You read that right! First time I am writing those words, words I never imagined I would ever pen down. There is this girl from class who hates me with the most bitter of hatred. She hates me and has done everything she could to ruin me. She has spoiled my reputation by gossiping about me and I am not going to go down too much into the whole story. This is the girl who bullied me, made me break down and this is the same girl to whom I finally, finally defended myself and yelled at. Like finally. She tried to embarrass and ruin me today. She almost cost me my grade but I stood up for myself, yelled back at her for the first time and put her in her own ****ing place and i did my job well and yeah. It feels good. I dont know where this courage came from but its good when I finally don't cry over her but instead can smile knowing how far I have and I can depend on myself now


----------



## Kevin001 (Jan 2, 2015)

Hmm congrats, proud moment.


----------



## jengem (Feb 6, 2017)

That's awesome! good for you for standing up to her!


----------



## AFoundLady (Feb 8, 2013)

Thank you guys


----------



## littleghost (Oct 29, 2016)

Good for you!!


----------



## marsia (Mar 22, 2016)

So cool you put a bully in her place and stood up for what is right and defended yourself! I usually quietly get back at people behind the scenes, because standing up for myself triggers so much anxiety, so I really admire you for doing that! Keep exercising your courage muscle!!! It's really inspiring hearing what you did!


----------



## ljubo (Jul 26, 2015)

You handled this like a true alpha-female .

But do not get arrogant . Many go from yelling to smacking people . Do not cross that line .


----------



## kesker (Mar 29, 2011)

:yay :yay :yay :yay


----------



## Were (Oct 16, 2006)




----------



## The Library of Emma (Mar 3, 2016)

good for you!


----------



## ZombieIcecream (Nov 30, 2014)

That's great ! I know standing up for yourself wasn't easy, but it becomes gradually easier as you come in contact with other annoying people in life, I promise lol. Unfortunately people like this lurk in professional settings as well. You'll never be able to control their behaviour - but you can control how you respond to it. No matter how irritating they are - don't stoop to their level, be the bigger person. You might never uncover the reason for why you were targeted - but it's not worth pouring your energy into attempting to understand. Instead use that energy to be more productive. Every bully is different. You may encounter some who will really try to make your life a living hell - and you may some who will eventually back off when they realize they cannot get a response out of you.
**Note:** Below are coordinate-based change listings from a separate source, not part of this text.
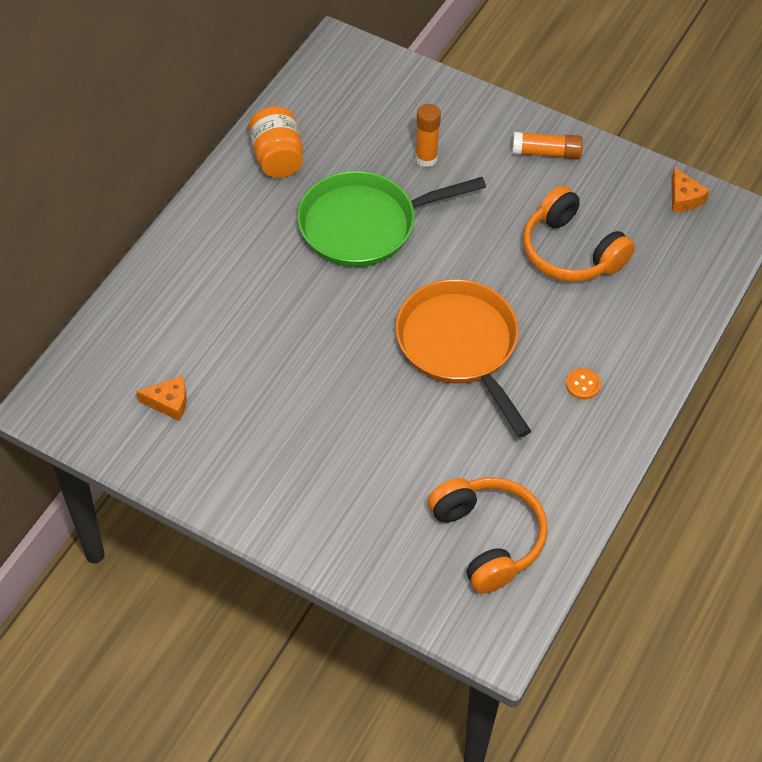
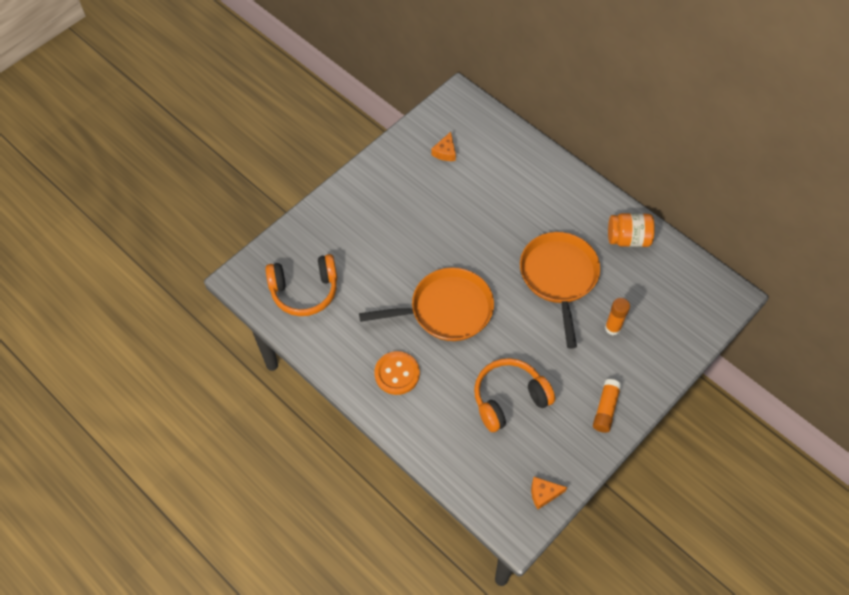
camera: 105 degrees right, 5 degrees up
green pan [297,171,486,267] -> orange pan [520,232,600,349]
orange button [566,368,601,400] -> orange button [375,351,420,395], size x1.91

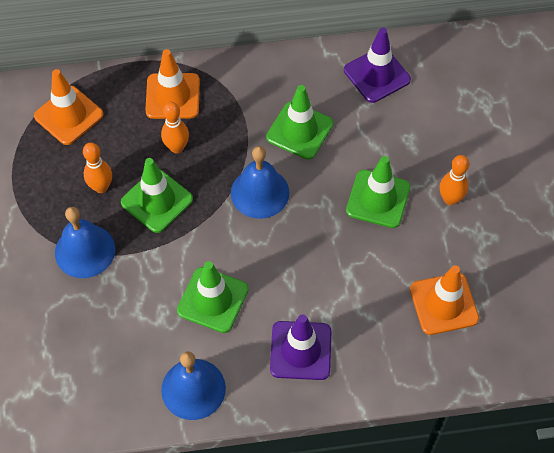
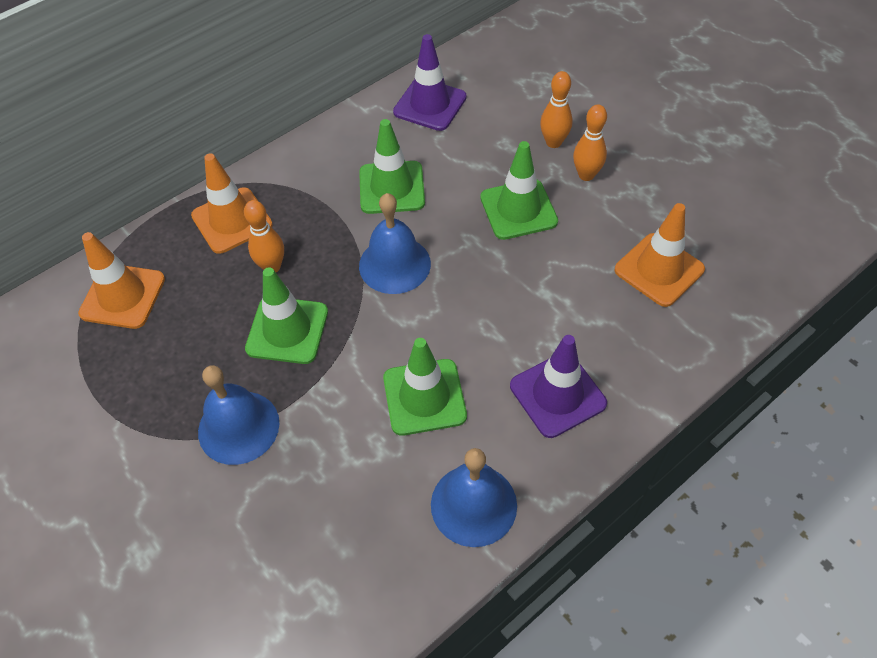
camera: 30 degrees left, 5 degrees down
orange bowling pin [83,142,112,193] -> orange bowling pin moved to [540,71,573,148]

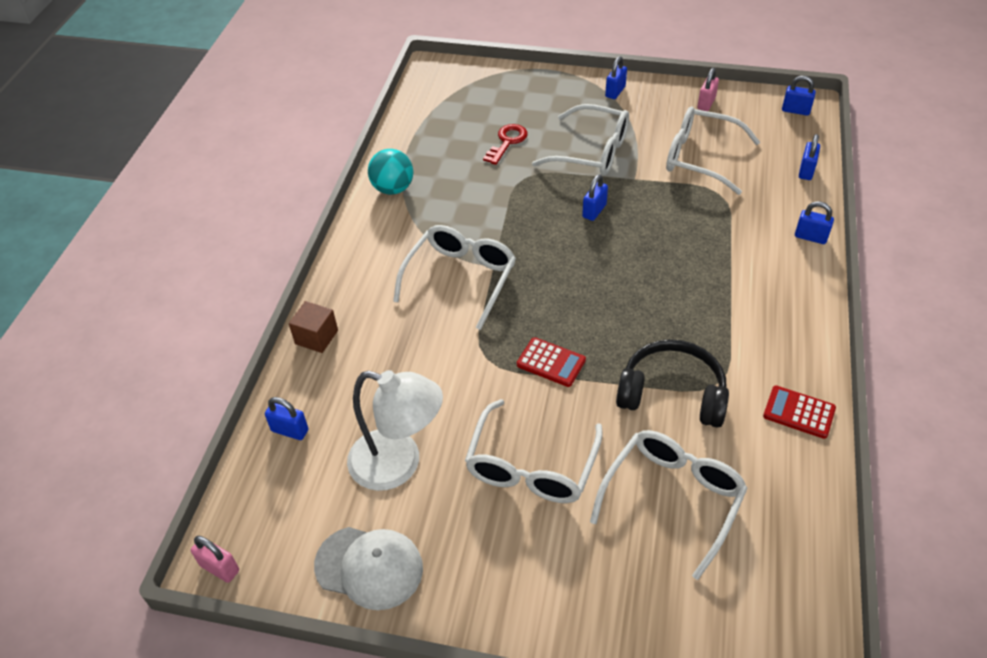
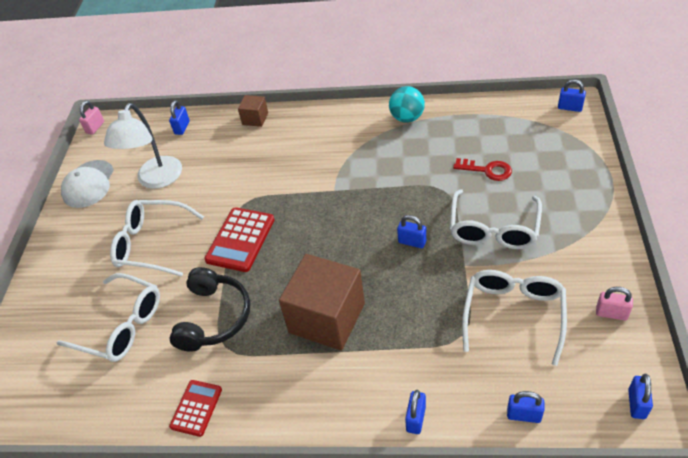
camera: 85 degrees right, 0 degrees up
white glasses [393,225,516,330] -> none
red calculator [517,337,586,387] -> red calculator [204,207,275,272], size x1.60
blue padlock [605,56,627,99] -> blue padlock moved to [558,80,586,112]
none -> brown cube [279,254,365,351]

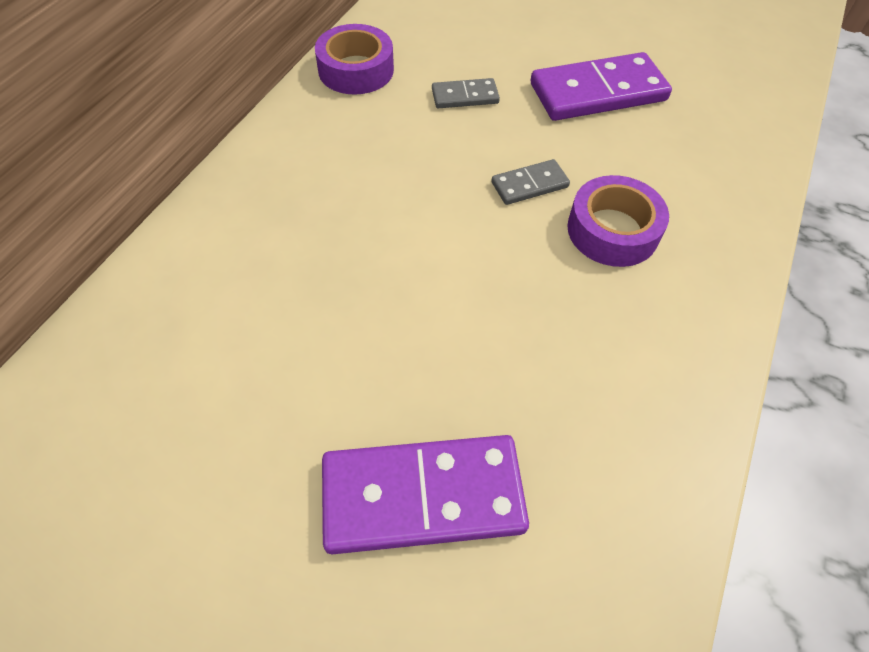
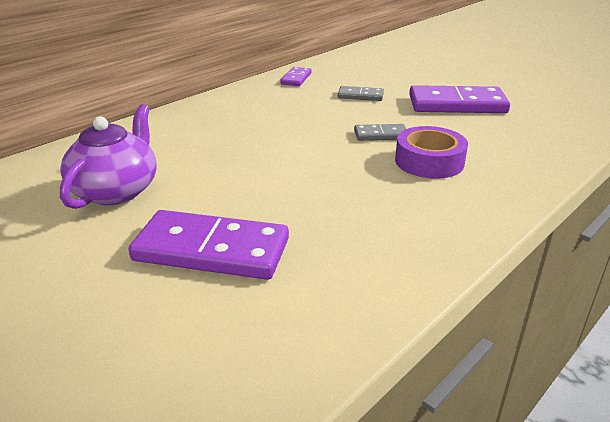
camera: 20 degrees right, 25 degrees down
purple tape [315,24,394,95] -> purple domino [280,67,312,86]
none -> purple teapot [60,104,157,209]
Regardless of which batch your dealing with, get a higher authority involved, document everything and maybe try confronting that person.


----------



## Kilgore Trout (Aug 10, 2014)

That's awesome :banana :banana
That ***** really needed that.

I'm so proud


----------



## farfegnugen (Aug 16, 2010)

Impressive!


----------



## Mitko (May 3, 2012)

Awesome! So proud of you. Wish I could go back in time and stand up to my highschool bully.


----------



## vexdan (Aug 8, 2012)

demon queen said:


> You read that right! First time I am writing those words, words I never imagined I would ever pen down. There is this girl from class who hates me with the most bitter of hatred. She hates me and has done everything she could to ruin me. She has spoiled my reputation by gossiping about me and I am not going to go down too much into the whole story. This is the girl who bullied me, made me break down and this is the same girl to whom I finally, finally defended myself and yelled at. Like finally. She tried to embarrass and ruin me today. She almost cost me my grade but I stood up for myself, yelled back at her for the first time and put her in her own ****ing place and i did my job well and yeah. It feels good. I dont know where this courage came from but its good when I finally don't cry over her but instead can smile knowing how far I have and I can depend on myself now


F*** yes! Sending you so much praise right now. Continue on being your courageous self :clap


----------



## crybaby97 (Jan 14, 2017)

Congrats! Jerks that like deserve to be put in their place.


----------